Look at Me, Waiting for Baby, You and Me- Other great books in the My New Baby series. Look at Me focuses on all the things toddlers can do. This is a phrase I heard a lot from Zoe in the months after Grant was born. It helped me be mindful of not starting exclusively at the baby. Waiting for Baby inspires great conversation about pregnancy. You and Me fosters a great early relationship between siblings. Toddlers need lots of prep and these books are great before and after the baby comes.

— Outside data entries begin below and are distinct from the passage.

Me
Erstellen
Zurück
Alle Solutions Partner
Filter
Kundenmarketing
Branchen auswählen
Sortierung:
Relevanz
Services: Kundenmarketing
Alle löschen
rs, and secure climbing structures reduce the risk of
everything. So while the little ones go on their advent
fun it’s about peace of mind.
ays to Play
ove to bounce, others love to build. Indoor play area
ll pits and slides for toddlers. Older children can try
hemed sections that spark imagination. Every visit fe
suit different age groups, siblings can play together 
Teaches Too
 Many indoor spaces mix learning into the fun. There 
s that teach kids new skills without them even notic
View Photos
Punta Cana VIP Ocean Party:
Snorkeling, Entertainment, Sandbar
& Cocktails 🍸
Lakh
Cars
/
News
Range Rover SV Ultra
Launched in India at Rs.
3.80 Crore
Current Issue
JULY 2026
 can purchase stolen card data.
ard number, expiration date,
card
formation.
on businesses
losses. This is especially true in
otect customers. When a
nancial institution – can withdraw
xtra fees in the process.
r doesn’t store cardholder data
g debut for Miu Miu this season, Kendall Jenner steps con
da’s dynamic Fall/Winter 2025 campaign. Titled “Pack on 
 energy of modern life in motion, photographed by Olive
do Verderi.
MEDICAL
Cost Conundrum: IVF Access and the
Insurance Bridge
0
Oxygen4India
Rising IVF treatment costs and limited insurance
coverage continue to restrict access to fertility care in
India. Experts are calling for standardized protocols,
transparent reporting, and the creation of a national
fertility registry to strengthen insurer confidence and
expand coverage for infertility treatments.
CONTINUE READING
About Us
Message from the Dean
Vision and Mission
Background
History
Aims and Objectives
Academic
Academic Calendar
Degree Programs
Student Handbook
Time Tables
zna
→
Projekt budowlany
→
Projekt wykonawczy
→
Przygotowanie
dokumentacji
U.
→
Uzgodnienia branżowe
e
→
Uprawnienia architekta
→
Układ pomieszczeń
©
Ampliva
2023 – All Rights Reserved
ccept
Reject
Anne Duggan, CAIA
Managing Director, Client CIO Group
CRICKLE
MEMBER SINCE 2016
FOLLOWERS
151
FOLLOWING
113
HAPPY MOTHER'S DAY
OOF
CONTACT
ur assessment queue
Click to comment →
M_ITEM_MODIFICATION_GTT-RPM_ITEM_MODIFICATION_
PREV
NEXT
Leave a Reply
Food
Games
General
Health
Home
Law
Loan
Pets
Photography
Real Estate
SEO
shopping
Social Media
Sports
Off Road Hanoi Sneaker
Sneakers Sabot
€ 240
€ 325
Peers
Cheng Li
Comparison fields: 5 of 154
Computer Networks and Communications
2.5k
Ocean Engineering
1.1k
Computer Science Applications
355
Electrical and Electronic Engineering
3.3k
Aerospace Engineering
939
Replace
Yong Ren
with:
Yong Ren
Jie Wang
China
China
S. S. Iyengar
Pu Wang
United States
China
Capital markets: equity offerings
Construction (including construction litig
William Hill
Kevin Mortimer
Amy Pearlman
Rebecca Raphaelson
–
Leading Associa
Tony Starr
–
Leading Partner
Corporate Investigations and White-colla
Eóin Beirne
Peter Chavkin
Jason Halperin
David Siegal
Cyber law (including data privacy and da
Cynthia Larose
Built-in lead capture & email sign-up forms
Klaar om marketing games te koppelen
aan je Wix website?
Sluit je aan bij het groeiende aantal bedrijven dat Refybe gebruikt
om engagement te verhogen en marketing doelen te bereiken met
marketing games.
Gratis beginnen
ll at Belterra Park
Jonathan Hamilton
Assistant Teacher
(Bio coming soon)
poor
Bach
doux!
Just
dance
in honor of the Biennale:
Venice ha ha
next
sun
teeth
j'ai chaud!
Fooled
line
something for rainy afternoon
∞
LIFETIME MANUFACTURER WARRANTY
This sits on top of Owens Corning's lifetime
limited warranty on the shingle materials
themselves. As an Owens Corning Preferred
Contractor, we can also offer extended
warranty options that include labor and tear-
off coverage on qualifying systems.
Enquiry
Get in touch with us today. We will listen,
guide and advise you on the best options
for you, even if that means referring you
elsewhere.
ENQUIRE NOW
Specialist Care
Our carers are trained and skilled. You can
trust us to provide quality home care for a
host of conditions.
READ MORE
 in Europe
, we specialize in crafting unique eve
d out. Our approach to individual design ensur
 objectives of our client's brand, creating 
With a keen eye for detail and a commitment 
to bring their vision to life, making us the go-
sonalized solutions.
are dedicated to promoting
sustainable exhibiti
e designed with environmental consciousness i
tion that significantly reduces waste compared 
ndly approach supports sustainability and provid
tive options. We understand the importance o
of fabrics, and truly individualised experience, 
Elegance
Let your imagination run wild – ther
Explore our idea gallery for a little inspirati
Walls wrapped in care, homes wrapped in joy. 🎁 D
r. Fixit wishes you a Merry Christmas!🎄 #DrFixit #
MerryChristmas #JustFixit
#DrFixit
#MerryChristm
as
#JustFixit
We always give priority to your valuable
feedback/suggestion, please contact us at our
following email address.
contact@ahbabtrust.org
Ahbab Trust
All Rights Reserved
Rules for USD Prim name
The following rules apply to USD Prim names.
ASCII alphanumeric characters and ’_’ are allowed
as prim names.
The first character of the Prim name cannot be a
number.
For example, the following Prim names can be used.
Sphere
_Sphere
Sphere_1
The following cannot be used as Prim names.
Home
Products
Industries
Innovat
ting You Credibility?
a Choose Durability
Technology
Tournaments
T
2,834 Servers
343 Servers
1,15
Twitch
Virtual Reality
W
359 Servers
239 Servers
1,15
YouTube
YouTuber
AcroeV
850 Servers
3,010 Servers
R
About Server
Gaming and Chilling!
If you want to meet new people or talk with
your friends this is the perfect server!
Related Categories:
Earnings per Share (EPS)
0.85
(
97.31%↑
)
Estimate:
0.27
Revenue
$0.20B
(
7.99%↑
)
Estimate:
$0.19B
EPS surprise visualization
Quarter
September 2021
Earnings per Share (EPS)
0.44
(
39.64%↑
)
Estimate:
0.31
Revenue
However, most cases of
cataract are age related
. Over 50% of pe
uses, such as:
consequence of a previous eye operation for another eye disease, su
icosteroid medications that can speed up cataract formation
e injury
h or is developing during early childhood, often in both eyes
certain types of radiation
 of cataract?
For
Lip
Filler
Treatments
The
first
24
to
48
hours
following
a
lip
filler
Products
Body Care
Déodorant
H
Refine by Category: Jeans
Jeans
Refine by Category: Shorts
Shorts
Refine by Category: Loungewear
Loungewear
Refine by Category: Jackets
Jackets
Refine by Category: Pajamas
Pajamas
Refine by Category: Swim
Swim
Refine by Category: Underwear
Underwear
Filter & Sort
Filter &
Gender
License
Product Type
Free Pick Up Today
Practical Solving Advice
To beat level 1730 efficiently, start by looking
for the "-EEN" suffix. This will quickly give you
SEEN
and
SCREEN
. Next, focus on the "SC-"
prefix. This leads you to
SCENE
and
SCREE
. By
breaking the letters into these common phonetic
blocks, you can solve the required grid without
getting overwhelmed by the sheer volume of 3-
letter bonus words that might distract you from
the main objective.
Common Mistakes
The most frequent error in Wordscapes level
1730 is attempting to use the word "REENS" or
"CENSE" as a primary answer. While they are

Now I'm Growing: I'm a New Big Brother/Sister- I don't like this one as much as the others. It has a lot more "standard" stuff i.e. baby in crib, hospital birth, etc. But it has some great images and addresses the ever important "Where did baby come from," a question you probably won't hear from your toddler, but this book would be better for a 4-7 year old and I can see us going back to it for some stuff.

Books to avoid:
Big Sister Dora- This book gets everything wrong from my account, except Dora's enthusiasm. Barney's book is waaaaaaaaay better.
Arthur, Berenstein Bears, etc.- Any book that focuses on the jealousy, and fighting for more than a page. These books aren't just a reflection of how your child may feel, they are prescriptive. If you put it into their perception that they should be mad, sad, jealous, then it will become a self-fulfilling prophecy. Help them see how to be excited, happy and participatory!